RECORDED DATA ▸
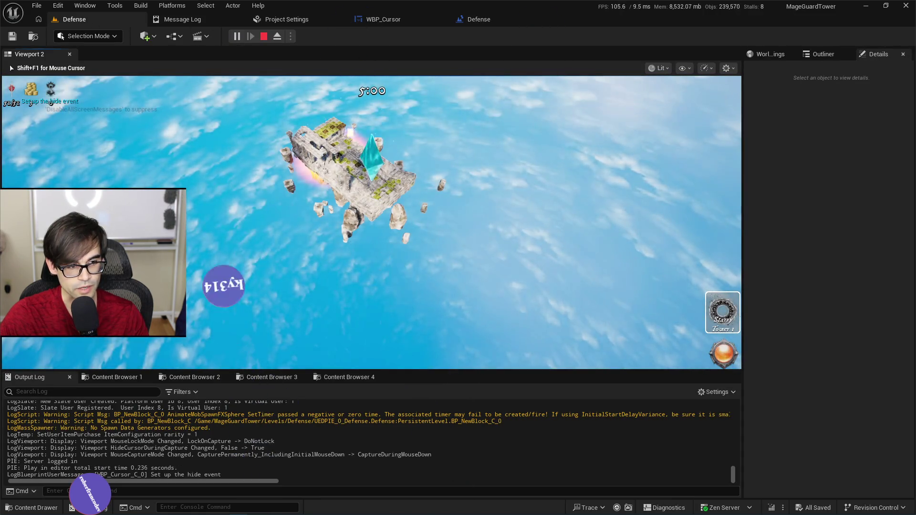
# Open the Starry Tower stats card and its Target list, then stop play and return to WBP_Cursor
pyautogui.scroll(5, 503, 286)
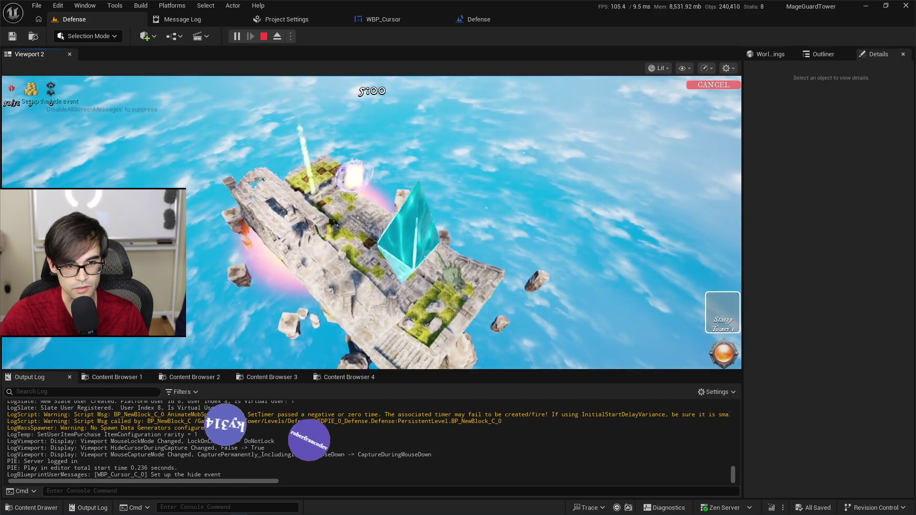
pyautogui.click(382, 195)
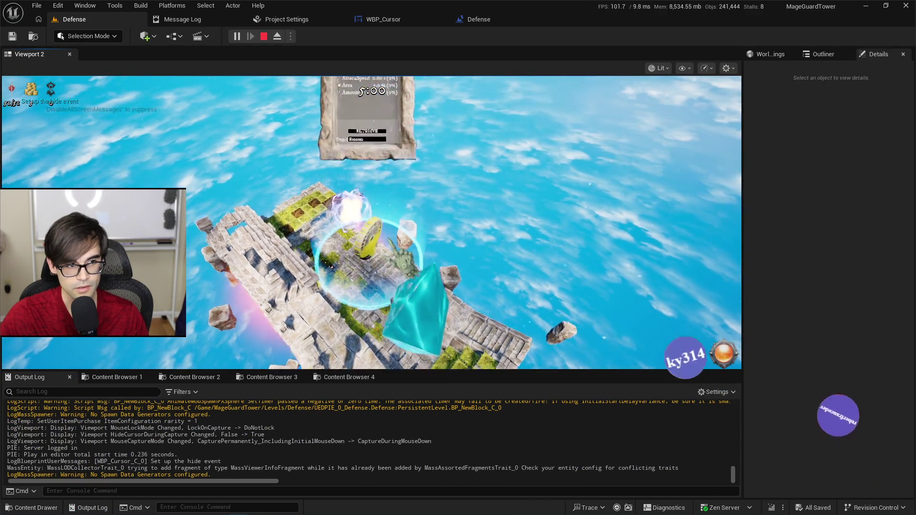
pyautogui.click(367, 249)
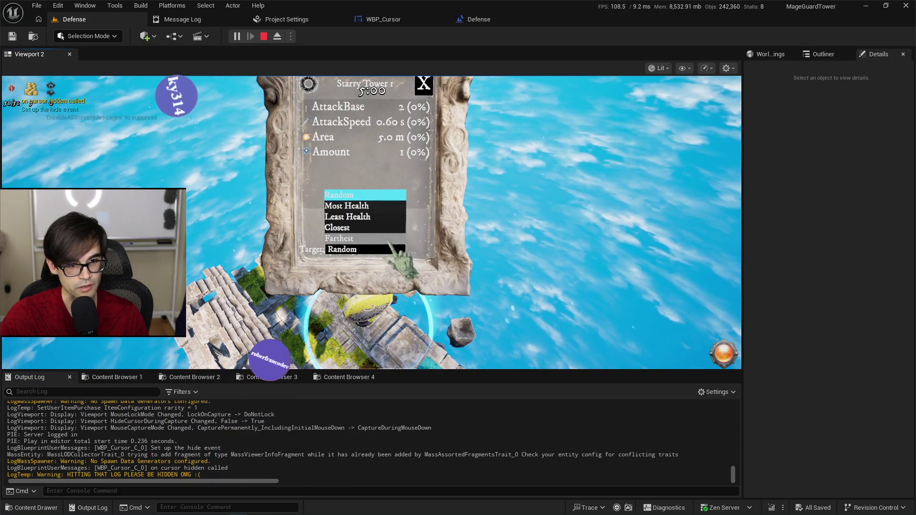
pyautogui.click(365, 194)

EXERCISE PROMPT ▸ Every word of the data should be reproduced exactly; please omit any pictures.

EXPECTED ANSWER ▸
# Open the Starry Tower stats card and its Target list, then stop play and return to WBP_Cursor
pyautogui.scroll(5, 503, 286)
pyautogui.click(382, 195)
pyautogui.click(367, 249)
pyautogui.click(365, 194)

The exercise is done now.